TTMT Video

Is that a walrus in your pocket?


Pencil drawing on cardstock. Colored with acrylic ink in water. Linework done with dip and fountain calligraphy pens.

Not up for a video this week and the main thing I have to show has already been gifted. I got extremely lucky before starting this when my friend casually dropped that her favorite animal was a walrus. Given that information and her penchant for trying to get silly animal companions during our D&D gaming sessions, this whimsical little beasty came about. The bottle label reads “Hrossvalr”…supposedly the Old Norse word for walrus, which roughly translates to horse-whale for additional whimsy points.

Since I have a very limited number of inks (6 solid colors, 2 metallics, and 1 opalescent) I wound up mixing and swatching ink blends on some leftover index cards before I started painting this.

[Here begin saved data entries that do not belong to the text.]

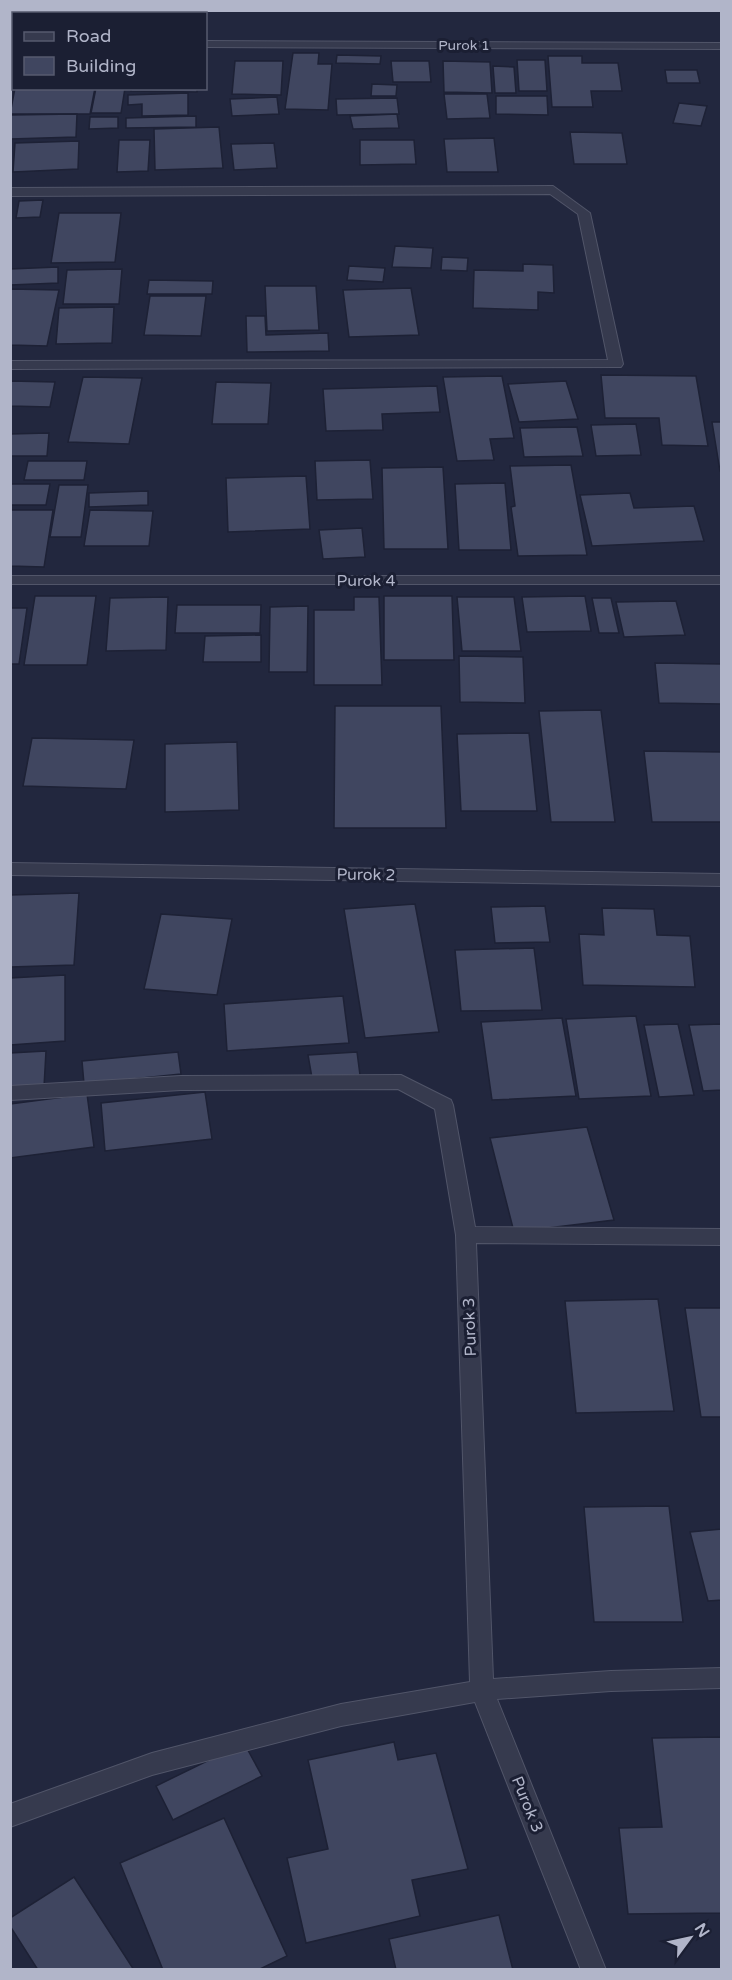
<svg xmlns="http://www.w3.org/2000/svg" width="732" height="1980" font-family="'Varela Round',sans-serif">
<style>
.building{fill:#404660;stroke:#1d2135;stroke-width:1.5}
.lines{fill:none;stroke-linecap:round;stroke-linejoin:round}
.street-casing{stroke:#515569;stroke-width:2}
.street{fill:#363a4e;fill-rule:evenodd}
.labels{text-anchor:middle;stroke-width:6;stroke-linejoin:round;paint-order:stroke}
.far-street-label{font-size:14px;fill:#b1b5c9;stroke:#1b1f33}
.street-label{font-size:16px;fill:#b1b5c9;stroke:#1b1f33}
</style>
<rect width="100%" height="100%" fill="#22273e"/>
<g class="building">
<path d="M293,53h26l-1,11h14l-4,46 -43,-1z"/>
<path d="M337,55l44,1 -1,8 -44,-1z"/>
<path d="M548,56h34v7h36l4,28h-31l2,16h-41z"/>
<path d="M517,60h28l2,31h-28z"/>
<path d="M235,61h48l-2,34 -49,-1z"/>
<path d="M391,61h38l2,21h-38z"/>
<path d="M443,61l47,1 2,31 -48,-1z"/>
<path d="M493,66l21,1 2,26h-21z"/>
<path d="M665,70h32l3,13h-33z"/>
<path d="M372,84l25,1 -1,11h-25z"/>
<path d="M15,88h80l-5,26h-80z"/>
<path d="M96,88h29l-4,25h-30z"/>
<path d="M132,88h65v4l-66,-1z"/>
<path d="M188,93v22l-46,1v-12l-14,1v-10z"/>
<path d="M444,94h43l3,24 -43,1z"/>
<path d="M496,96h51l1,19 -52,-1z"/>
<path d="M277,97l2,17 -47,2 -2,-17z"/>
<path d="M397,98l2,16 -62,1 -1,-16z"/>
<path d="M679,103l28,3 -6,20 -28,-3z"/>
<path d="M77,114l-1,23 -66,2v-24z"/>
<path d="M397,114l2,14 -46,1 -3,-13z"/>
<path d="M196,116v11l-70,1v-10z"/>
<path d="M90,117h28v11l-29,1z"/>
<path d="M219,127l4,41 -68,2 -1,-41z"/>
<path d="M570,132l52,1 5,31h-53z"/>
<path d="M494,138l4,34h-51l-3,-33z"/>
<path d="M119,140h31l-2,31 -31,1z"/>
<path d="M360,140h54l2,24 -56,1z"/>
<path d="M79,141l-1,28 -65,3 2,-29z"/>
<path d="M274,143l3,25 -43,2 -3,-26z"/>
<path d="M43,200l-3,17 -24,1 3,-17z"/>
<path d="M59,213h62l-6,49 -64,1z"/>
<path d="M395,246l38,2 -2,20 -39,-1z"/>
<path d="M442,257l26,1 -1,13 -26,-1z"/>
<path d="M523,264l30,1 1,28 -16,-1v18l-65,-2 1,-38 49,1z"/>
<path d="M349,266l36,2 -2,14 -36,-2z"/>
<path d="M58,267v16l-48,2v-16z"/>
<path d="M122,269l-3,35h-56l4,-34z"/>
<path d="M149,280l64,1 -1,13h-65z"/>
<path d="M265,286h51l3,44 -52,1z"/>
<path d="M411,288l8,47 -70,2 -6,-47z"/>
<path d="M10,289l49,1 -12,56 -37,-1z"/>
<path d="M150,296h56l-5,40 -57,-1z"/>
<path d="M114,307l-2,36 -56,1 3,-36z"/>
<path d="M246,316h19l1,19 62,-2 1,18 -82,1z"/>
<path d="M601,375l95,1 12,70 -46,-1 -3,-27h-54z"/>
<path d="M502,376l12,62 -24,1 4,21 -37,1 -14,-84z"/>
<path d="M83,377l59,1 -13,66 -61,-2z"/>
<path d="M10,381l45,1 -5,25 -40,-1z"/>
<path d="M566,381l12,38 -59,3 -11,-38z"/>
<path d="M216,382l55,1 -3,41h-56z"/>
<path d="M437,386l3,26 -58,2 1,16 -57,1 -3,-42z"/>
<path d="M712,422h10v49h-2z"/>
<path d="M636,424l5,31 -45,1 -5,-31z"/>
<path d="M577,427l6,29 -59,1 -4,-29z"/>
<path d="M49,433l-2,23h-37v-22z"/>
<path d="M370,460l3,39 -56,1 -2,-39z"/>
<path d="M28,461h59l-3,19h-60z"/>
<path d="M571,465l16,90 -69,1 -7,-49 4,-1 -5,-40z"/>
<path d="M443,467l5,82h-64l-2,-81z"/>
<path d="M306,476l4,53 -82,3 -2,-54z"/>
<path d="M505,483l6,67h-52l-4,-66z"/>
<path d="M10,484h40l-4,21h-36z"/>
<path d="M59,485h29l-7,52h-31z"/>
<path d="M148,491v14l-59,2v-14z"/>
<path d="M630,493l4,15 60,-2 10,35 -112,5 -12,-51z"/>
<path d="M10,510h43l-9,57 -34,-1z"/>
<path d="M90,510l63,1 -4,35h-65z"/>
<path d="M362,528l3,29 -42,2 -4,-29z"/>
<path d="M35,596h61l-9,69h-63z"/>
<path d="M384,596h68l2,64h-70z"/>
<path d="M585,596l6,35 -64,1 -5,-35z"/>
<path d="M168,597l-2,53 -60,1 4,-53z"/>
<path d="M354,597h25l3,88h-68v-75h40z"/>
<path d="M457,597h57l7,54h-59z"/>
<path d="M592,598h19l8,35h-20z"/>
<path d="M676,601l9,34 -61,2 -8,-35z"/>
<path d="M177,605h84l-1,28h-85z"/>
<path d="M308,606l-1,66h-38l1,-65z"/>
<path d="M10,608h17l-8,56h-9z"/>
<path d="M261,635v27h-58l2,-26z"/>
<path d="M459,656l64,1 2,46 -65,-1z"/>
<path d="M655,663l67,1v40l-63,-1z"/>
<path d="M335,706h106l5,122h-112z"/>
<path d="M601,710l14,112h-64l-12,-111z"/>
<path d="M529,733l8,78h-76l-4,-77z"/>
<path d="M32,738l102,2 -8,49 -103,-3z"/>
<path d="M237,742l2,68 -74,2v-68z"/>
<path d="M644,751l78,1v70h-70z"/>
<path d="M79,893l-5,72 -64,2v-72z"/>
<path d="M415,904l24,128 -74,6 -21,-129z"/>
<path d="M545,906l5,36 -55,1 -4,-36z"/>
<path d="M602,908l52,1 3,26 33,1 5,51 -112,-2 -4,-51 25,1z"/>
<path d="M161,914l71,5 -15,76 -73,-6z"/>
<path d="M534,948l8,62 -81,1 -6,-61z"/>
<path d="M65,975v66l-55,4v-67z"/>
<path d="M343,996l6,47 -122,8 -3,-47z"/>
<path d="M636,1016l15,80 -72,3 -13,-80z"/>
<path d="M562,1018l14,78 -84,4 -11,-78z"/>
<path d="M678,1024l16,71 -35,2 -15,-72z"/>
<path d="M722,1024v66l-19,1 -14,-66z"/>
<path d="M46,1051l-2,36 -34,1v-35z"/>
<path d="M178,1052l3,22 -97,10 -2,-23z"/>
<path d="M357,1052l3,23 -48,3 -4,-23z"/>
<path d="M205,1092l7,47 -107,12 -4,-48z"/>
<path d="M87,1094l7,53 -84,11v-54z"/>
<path d="M587,1127l27,93 -100,12 -24,-94z"/>
<path d="M658,1299l16,112 -98,2 -11,-112z"/>
<path d="M685,1308h37v109h-21z"/>
<path d="M669,1506l14,116h-89l-10,-115z"/>
<path d="M722,1529v71l-14,1 -18,-69z"/>
<path d="M722,1737v176l-94,1 -9,-86 43,-1 -10,-89z"/>
<path d="M394,1742l4,18 38,-7 32,116 -56,11 8,36 -114,27 -19,-85 41,-9 -20,-89z"/>
<path d="M244,1743l18,33 -89,44 -17,-34z"/>
<path d="M224,1818l63,138 -29,14h-95l-43,-107z"/>
<path d="M74,1877l60,93h-96l-28,-44v-8z"/>
<path d="M499,1915l14,55h-117l-7,-31z"/>
</g>
<g class="lines">
<defs>
<g id="street">
<rect x="10" y="40" width="4" height="6"/>
<path d="M206,41l516,2v6l-516,-2z"/>
<path d="M553,186l37,27 33,151 -2,3 -611,2v-8l598,-1 -30,-146 -28,-20 -540,2v-8z"/>
<rect x="10" y="576" width="712" height="8"/>
<path d="M10,863l712,11v12l-712,-11z"/>
<path d="M401,1075l50,25 2,5 22,122 247,2v16l-246,-2 17,436 118,-8 111,-3v20l-111,3 -114,8 109,271h-25l-106,-268 -134,24 -189,49 -142,52v-23l142,-51 189,-49 129,-22 -14,-447 -21,-126 -37,-20 -217,1 -171,10v-14l171,-10z"/>
</g>
</defs>
<use href="#street" class="street-casing"/>
<use href="#street" class="street"/>
</g>
<g class="labels">
<g class="far-street-label">
<text x="464" y="50">Purok 1</text>
</g>
<g class="street-label">
<text x="366" y="586">Purok 4</text>
<text transform="translate(366 874) rotate(1)" y="6">Purok 2</text>
<text transform="translate(469 1327) rotate(-92)" y="6">Purok 3</text>
<text transform="translate(528 1804) rotate(68)" y="6">Purok 3</text>
</g>
</g>
<rect width="732" height="1980" fill="none" stroke="#b1b5c9" stroke-width="24"/>
<rect x="12" y="12" width="195" height="78" fill="#1b1f33" stroke="#575b6f" stroke-width="1.5"/>
<rect x="24" y="32" width="30" height="9" fill="#363a4e" stroke="#575b6f" stroke-width="1.5"/>
<text x="66" y="42" font-size="18" fill="#b1b5c9">Road</text>
<rect x="24" y="57" width="30" height="18" fill="#404660" stroke="#575b6f" stroke-width="1.5"/>
<text x="66" y="72" font-size="18" fill="#b1b5c9">Building</text>
<g transform="translate(690 1938) rotate(57)" stroke="#1b1f33" stroke-width="4.5" paint-order="stroke">
<path d="M0-4.5L10 22L0 15L-10 22Z" fill="#b1b5c9"/>
<text y="-9" font-size="16" font-weight="bold" text-anchor="middle" fill="#b1b5c9">N</text>
</g>
</svg>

I may have gone just a littttle bit overboard as I wound up with 40 color swatches from the 6 inks I was working with. At some point I’ll expand my range with some additional inks…and even more blends.

While this piece turned out okay, especially given that I almost never practice drawing, and my friend is very pleased with it…it really brought home an issue I have with everything I make: It is better than expected, but not as good as I want. I can point out the flaws in my work until I go blue in the face enumerating them all. I seem…incapable of being satisfied with what I create, which is incredibility frustrating and demotivating. I can improve my skills, but how does one cope with this level of all encompassing dissatisfaction?

Quite possibly with therapy. Lots and lots of therapy.

Apologies for the shoddy photo quality. I only snapped the one picture immediately after it was finished and the lighting wasn’t great. The colors of the water and glass bottle in particular are also rather delicate and just don’t photograph very well.

4 thoughts on “Is that a walrus in your pocket?

  1. That walrus is pretty fabulous – made all the better with the story behind it.

    You are not alone in being able to pick out every flaw in your work. That comes with being an artist. However,the ability (or curse) is what keeps you growing and getting better. The day you feel like your work is perfect is the day you start to stagnate. At some point you do become happy with your abilities while still striving to improve. Perfection is unattainable but excellence isn’t.


  2. Susan put it perfectly so I won’t repeat all that. Accept that there is always room for improvement while knowing it’s still good enough for what you made it for. That’s hard but something we work on constantly. Therapy can certainly be helpful, it certainly helped me and many others I know. Hold in your heart that there are people that care about you as you, with no other expectations above that.


  3. I think the walrus looks wonderful! We’re all our own worst critics and it’s pretty hard to get away from that… I’ve been told many times to stop pointing out the flaws in things to other people, just to let it go because nobody else will notice it half so much as we do, and that’s true for sure.


  4. Gorgeous! One of my favorite lines to my children is “if you could see what the rest of us do, You’d be quite amazed with yourself.” I reminded myself of this too. It takes a bit of time and effort to acknowledge and appreciate your talents as others do. I hope you see what the rest of do one day soon.